A Field Guide to Australian Birds
- Covers of volumes 1 and 2
- Author: Peter Slater
- Illustrator: Peter Slater
- Language: English
- Series: Rigby Field Guides
- Subject: Australian birds
- Genre: Field guide
- Publisher: Rigby: Adelaide
- Publication date: 1970 (vol.1), 1974 (vol.2)
- Publication place: Australia
- Media type: Print (hardcover)
- Pages: xxxii + 428 (vol.1), xvi + 310 (vol.2)
- ISBN: 0-85179-102-6 (vol.1), 0-85179-813-6 (vol.2)
- Dewey Decimal: 598.80994

= A Field Guide to Australian Birds (Slater) =

A Field Guide to Australian Birds is a two-volume bird field guide published by Rigby of Adelaide, South Australia, in its Rigby Field Guide series. The first volume (Volume One: Non-Passerines) was issued in 1970, with the second volume (Volume Two: Passerines) appearing in 1974. It was Australia’s first new national bird field guide since the 1931 publication of the first edition of Neville Cayley’s What Bird is That?. It was principally authored by Australian ornithologist, artist and photographer Peter Slater.

==Description==
The two volumes are 190 mm high by 130 mm wide. With Volume One, Slater had collaborators who contributed much of the text, while he contributed the text on the Falconiformes and all 64 plates illustrating the bird species. His collaborators were John Calaby, Graeme Chapman, Joseph Forshaw, Harold Frith, Peter Fullagar, Gerry van Tets and Eric Lindgren. Volume Two was essentially all his own work. Individual maps indicate the Australian range of each species.

Volume One was reviewed in the Emu by Arnold McGill (as A.R. McG.):
"Except for Cayley’s What Bird is That? there has been no readily available publication in which all Australian species are illustrated. Mr P. Slater is now filling a great need. The first part of his work is available and the second will, it is understood, soon be completed. A Field Guide to Australian Birds has a much wider scope than Cayley’s book. Apart from the continent and Tasmania it covers the political dependencies Norfolk, Lord Howe, Macquarie, Heard, Christmas and Cocos-Keeling Islands. This is commendable; for, often these outposts of the Commonwealth have been sadly neglected ornithologically and for the first time a fully illustrated guide is available, reasonably priced, covering the whole area except the New Guinea region. It is therefore interesting to see included in an Australian book such species as the Ruddy Crake (Christmas Island), Woodhen (Lord Howe), Weka (Macquarie) and even a new family (Sheathbills), which occurs on Heard Island."

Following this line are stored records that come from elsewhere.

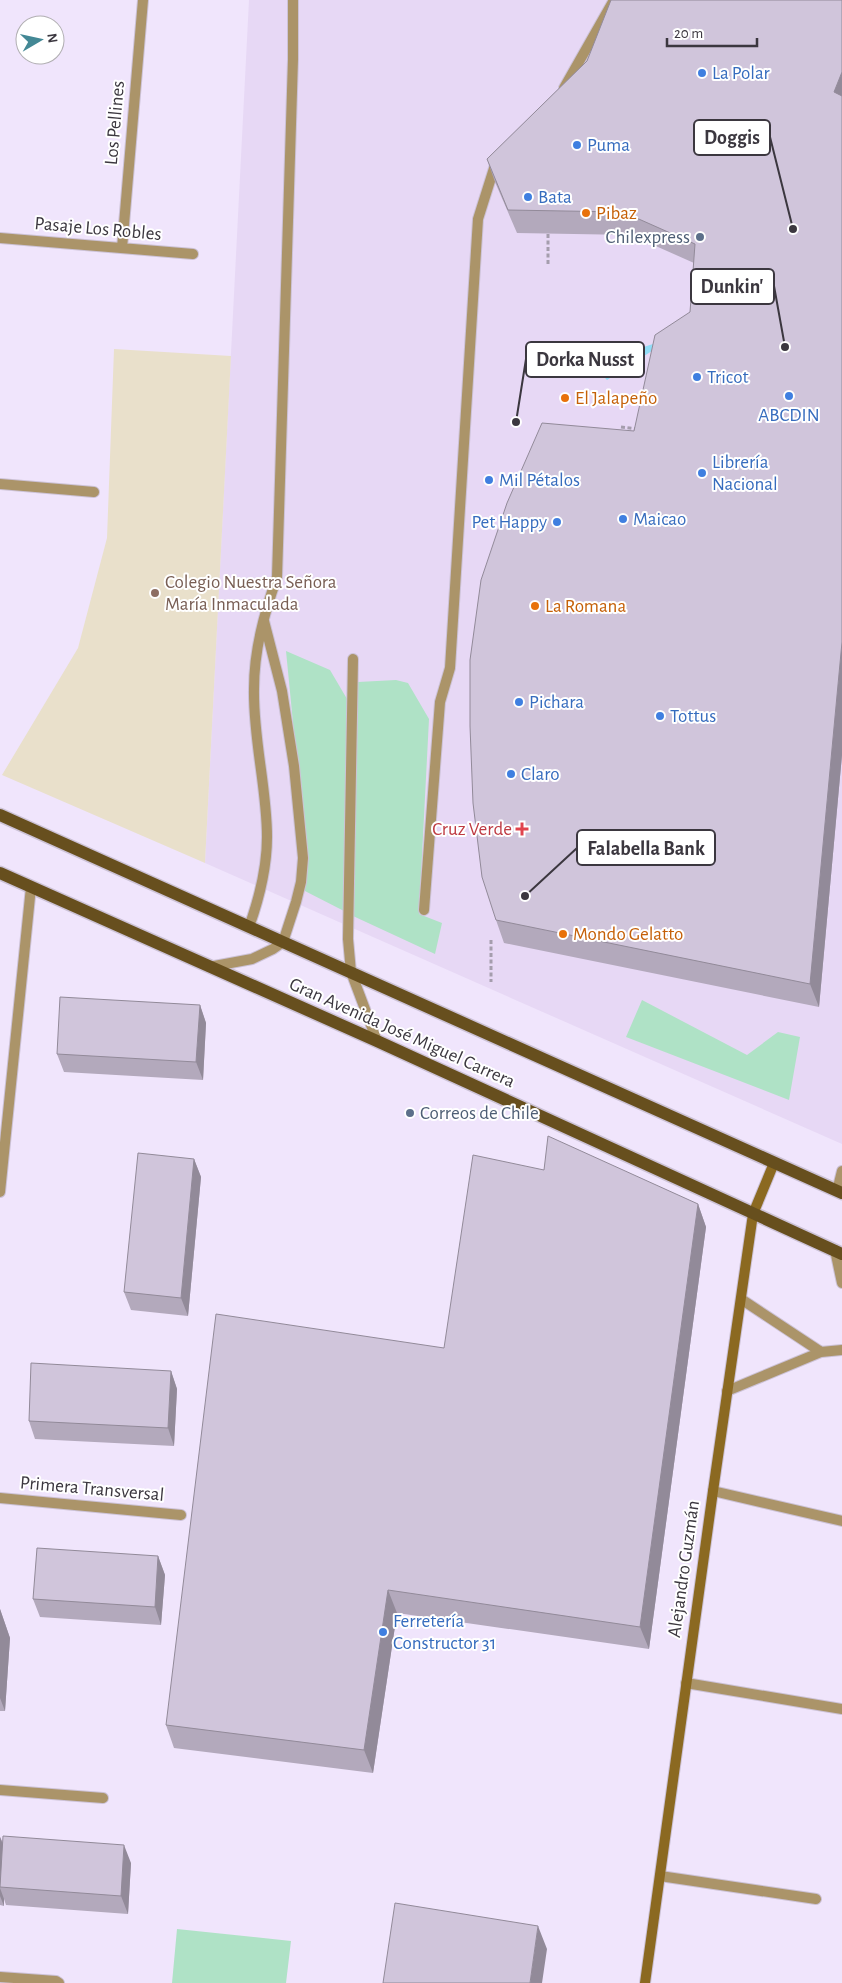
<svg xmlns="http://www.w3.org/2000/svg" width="842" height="1983" viewBox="0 0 842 1983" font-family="'Alegreya Sans',sans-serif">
	<rect width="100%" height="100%" fill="#f0e5fc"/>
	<path fill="#e7d8f5" d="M249,0H842V1144L205,863Z"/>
	<path fill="#e9e0cb" d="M114,349L231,356L205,863L2,775L78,648L107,538Z"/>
	<path fill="#afe2c6" d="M286,651L330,670L350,704L344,911L301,889L298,774Z
		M396,680L408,683L429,719L419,914L442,923L435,954L353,916L358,682Z
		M642,1000L747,1055L778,1032L800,1037L789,1100L626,1037Z
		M177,1929L291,1941L286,1983H172Z"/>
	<path fill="#91dcf6" d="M656,343L658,347L607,380L592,364Z"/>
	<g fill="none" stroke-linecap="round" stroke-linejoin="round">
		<g stroke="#ccc2d6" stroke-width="12">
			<path id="lane" d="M564,88L614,0
				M353,659L348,939L351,972L377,1041
				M424,910L440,702L450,668L478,219L496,162
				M249,927C259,899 267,867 267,837C267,788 253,739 254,689C254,650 264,614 277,577L293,59V0
				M209,967L252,959L273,949L283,942L296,902L301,882L303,858L294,766L282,691L264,621
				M837,1191L842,1171
				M835,1250L842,1283
				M741,1299L821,1352
				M727,1391L821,1352L842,1350
				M0,1790L103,1798
				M0,1977L56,1981L59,1983"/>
		</g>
		<g stroke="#ccc2d6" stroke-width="12">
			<path id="street" d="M0,238L193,254
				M122,248L143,0
				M0,484L94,492
				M0,1192L31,887
				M713,1491L842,1521
				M0,1498L181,1515
				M686,1683L842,1709
				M660,1876L816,1899"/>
		</g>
		<g stroke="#ccc2d6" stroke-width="12">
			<path id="secondary" d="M645,1983L713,1491L753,1214L774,1163"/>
		</g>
		<g stroke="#ccc2d6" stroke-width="15">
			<path id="primary" d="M0,815L842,1193
				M0,873L377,1041L842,1254"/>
		</g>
		<path stroke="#a59dad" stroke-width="3" stroke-dasharray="4 2.5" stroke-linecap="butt" d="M548,234V264
			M621,427L638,429
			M491,940V982"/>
		<use href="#lane" stroke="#ab9469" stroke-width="10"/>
		<use href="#street" stroke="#ab9469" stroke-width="10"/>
		<use href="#secondary" stroke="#8b6921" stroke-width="10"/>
		<use href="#primary" stroke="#674f1e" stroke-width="12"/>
	</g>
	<path fill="#b3a9bc" d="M842,0V755L819,1007L504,943L496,920L634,431L690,312L694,263L631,235L517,233L495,182L487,159L587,61Z
		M200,1005L206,1023L203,1080L64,1072L57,1054Z
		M194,1159L201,1177L188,1316L131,1310L124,1292Z
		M698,1204L706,1227L649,1649L397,1613L373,1773L174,1748L166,1725L444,1348Z
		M171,1371L177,1389L174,1446L35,1439L29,1421Z
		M158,1556L165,1575L161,1625L40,1617L33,1599Z
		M0,1609L10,1638L5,1711H0Z
		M0,1837L3,1843L131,1863L128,1914L6,1905L4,1899V1906L0,1905Z"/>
	<path fill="#928a99" d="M842,72V115L834,92Z
		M842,642V755L819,1007L810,984Z
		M200,1005L206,1023L203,1080L196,1062Z
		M194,1159L201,1177L188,1316L181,1298Z
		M698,1204L706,1227L649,1649L640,1627Z
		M171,1371L177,1389L174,1446L168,1428Z
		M158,1556L165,1575L161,1625L155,1607Z
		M388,1590L397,1613L373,1773L364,1750Z
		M0,1609L10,1638L5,1711L0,1698Z
		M0,1837L7,1855L0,1887Z
		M124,1845L131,1863L128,1914L121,1896Z
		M0,1888L4,1899V1906L0,1896Z
		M538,1926L547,1949L542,1983H530Z"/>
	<path fill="#d0c5db" stroke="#928a99" d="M611,0H842V72L834,92L842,96V642L810,984L496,920L482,877L473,803L470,726V660L481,580L507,503L542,423L634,431L655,335L690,312L695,244L623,212L508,210L487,159L587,61Z
		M60,997L200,1005L196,1062L57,1054Z
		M548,1136L698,1204L640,1627L388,1590L364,1750L166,1725L216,1314L444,1348L473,1155L544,1170Z
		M138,1153L194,1159L181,1298L124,1292Z
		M31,1363L171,1371L168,1428L29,1421Z
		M37,1548L158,1556L155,1607L33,1599Z
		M3,1836L124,1845L121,1896L0,1887Z
		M395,1903L538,1926L530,1983H383Z"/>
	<g fill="#3f7fe0" stroke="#fff" stroke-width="2">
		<circle cx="702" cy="73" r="5"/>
		<circle cx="577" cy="145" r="5"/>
		<circle cx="528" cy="197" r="5"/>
		<circle cx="697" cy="377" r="5"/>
		<circle cx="789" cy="396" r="5"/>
		<circle cx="702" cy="473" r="5"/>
		<circle cx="489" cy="480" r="5"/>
		<circle cx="623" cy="519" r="5"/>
		<circle cx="557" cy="522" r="5"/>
		<circle cx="519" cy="702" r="5"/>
		<circle cx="660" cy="716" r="5"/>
		<circle cx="511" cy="774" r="5"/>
		<circle cx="383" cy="1632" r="5"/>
	</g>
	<g fill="#e8710a" stroke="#fff" stroke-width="2">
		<circle cx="586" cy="213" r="5"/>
		<circle cx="565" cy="398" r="5"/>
		<circle cx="535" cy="606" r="5"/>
		<circle cx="563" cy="934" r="5"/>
	</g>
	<g fill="#5c6f8a" stroke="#fff" stroke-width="2">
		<circle cx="700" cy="237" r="5"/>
		<circle cx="410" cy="1113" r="5"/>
	</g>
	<circle fill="#8d6e63" stroke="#fff" stroke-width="2" cx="155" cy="593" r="5"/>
	<path fill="#e0444e" stroke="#fff" stroke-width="2" d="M519.5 821.5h5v5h5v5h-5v5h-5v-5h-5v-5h5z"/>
	<g text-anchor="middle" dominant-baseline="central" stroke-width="4" stroke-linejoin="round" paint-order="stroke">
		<g font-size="19" fill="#366cbe" stroke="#fff" text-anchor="start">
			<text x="712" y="73">La Polar</text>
			<text x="587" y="145">Puma</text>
			<text x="538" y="197">Bata</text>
			<text x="707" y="377">Tricot</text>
			<text x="789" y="415" text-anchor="middle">ABCDIN</text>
			<text x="712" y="462">Librería<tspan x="712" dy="22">Nacional</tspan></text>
			<text x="499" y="480">Mil Pétalos</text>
			<text x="633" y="519">Maicao</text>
			<text x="547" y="522" text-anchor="end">Pet Happy</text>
			<text x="529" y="702">Pichara</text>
			<text x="670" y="716">Tottus</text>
			<text x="521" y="774">Claro</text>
			<text x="393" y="1621">Ferretería<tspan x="393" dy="22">Constructor 31</tspan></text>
		</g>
		<g font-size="19" fill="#3b373f" stroke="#fff">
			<text transform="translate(115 123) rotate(-85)">Los Pellines</text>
			<text transform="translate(98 229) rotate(5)">Pasaje Los Robles</text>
			<text transform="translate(402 1033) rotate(24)">Gran Avenida José Miguel Carrera</text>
			<text transform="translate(92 1489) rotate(5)">Primera Transversal</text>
			<text transform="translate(684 1569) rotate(-82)">Alejandro Guzmán</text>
		</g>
		<g font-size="19" fill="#c56008" stroke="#fff" text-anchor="start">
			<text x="596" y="213">Pibaz</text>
			<text x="575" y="398">El Jalapeño</text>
			<text x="545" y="606">La Romana</text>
			<text x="573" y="934">Mondo Gelatto</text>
		</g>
		<g font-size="19" fill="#4e5e75" stroke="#fff" text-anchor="end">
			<text x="690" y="237">Chilexpress</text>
			<text x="420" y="1113" text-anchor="start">Correos de Chile</text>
		</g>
		<g font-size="19" fill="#785e54" stroke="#fff" text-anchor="start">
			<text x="165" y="582">Colegio Nuestra Señora<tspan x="165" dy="22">María Inmaculada</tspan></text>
		</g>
		<g font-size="19" fill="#be3a42" stroke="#fff" text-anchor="end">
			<text x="512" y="829">Cruz Verde</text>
		</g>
	</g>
	<path fill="none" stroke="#3b373f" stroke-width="2" d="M793 229L770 137M785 347L774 286M516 422L526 359M525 896L577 848"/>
	<g fill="#3b373f" stroke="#fff" stroke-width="2">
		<circle cx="793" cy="229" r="5"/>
		<circle cx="785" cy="347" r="5"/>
		<circle cx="516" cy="422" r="5"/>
		<circle cx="525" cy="896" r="5"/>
	</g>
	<g fill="#fff" stroke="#3b373f" stroke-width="2">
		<rect x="694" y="120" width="76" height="35" rx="5"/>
		<rect x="691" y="269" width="83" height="35" rx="5"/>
		<rect x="526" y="342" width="118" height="35" rx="5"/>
		<rect x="577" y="830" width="138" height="35" rx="5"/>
	</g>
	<g font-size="20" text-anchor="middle" font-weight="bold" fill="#3b373f">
		<text x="732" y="144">Doggis</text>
		<text x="732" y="293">Dunkin'</text>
		<text x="585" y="366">Dorka Nusst</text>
		<text x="646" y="855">Falabella Bank</text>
	</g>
	<g transform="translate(40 40) rotate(81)"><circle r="24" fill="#ffffff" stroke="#b1afb2"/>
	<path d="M0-4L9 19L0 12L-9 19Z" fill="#438895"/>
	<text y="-8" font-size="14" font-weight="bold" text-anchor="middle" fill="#3b373f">N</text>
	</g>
	<path d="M667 38v8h90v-8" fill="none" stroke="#3b373f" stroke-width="2.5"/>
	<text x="674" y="38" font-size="15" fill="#3b373f" stroke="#ffffff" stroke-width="4" paint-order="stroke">20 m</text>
</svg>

"The illustrations throughout are ample and appear well-executed. Of special significance are the outlines of bills of the Procellariiformes, drawn to actual size, thus providing for a direct check with any specimen examined in the hand or found as a beach derelict. Patterns of flight, especially of seabirds, hawks, terns and waders, are also depicted carefully. Allowing for difficulties in reproducing exact colour, the appearance and shades of species are most pleasing. The size of bill of the Red-necked Stint (p.279) is far too long, but care in such matters is widely apparent. Because there might be some confusion in identifying swallows and swifts, the former family has been added after the Coraciidae. The second part of this publication will be as eagerly awaited as was the first. The whole will be a notable contribution to the ornithology of Australia and a very helpful guide to every field-worker."

McGill also reviewed Volume Two when it was published:

"It is five years since the first volume of this work dealing with the non-passerines became available and most people with ornithological interests in Australia and many overseas possess a copy. Therefore the appearance of this volume on passerines has been eagerly awaited. It completes the work, which many will no doubt compare with Cayley’s long-standing best-seller, What Bird is That? However, because of different style in the illustrations, the gap between them of over forty years and particularly the different order of presentation of species fair comparison is difficult. Slater’s work bears closer affinity with Macdonald’s Birds of Australia (1973), although the latter is more of a handbook than a field guide."

"My copy of this guide to Australian passerines (which has noticeably fewer pages and is more strongly bound than the non-passerine volume) will remain a valued possession and I will often wish to consult it. Instead of endeavouring to weigh its merits against some predecessors, I know that it contains data not available in What Bird is That? and Birds of Australia. It will take its place beside those two books and its non-passerine partner as a worthy addition to my library."

No revised and updated edition of the guide was ever issued. However, in 1986 Slater produced, in collaboration with other members of his family, the completely new, one-volume Slater Field Guide to Australian Birds.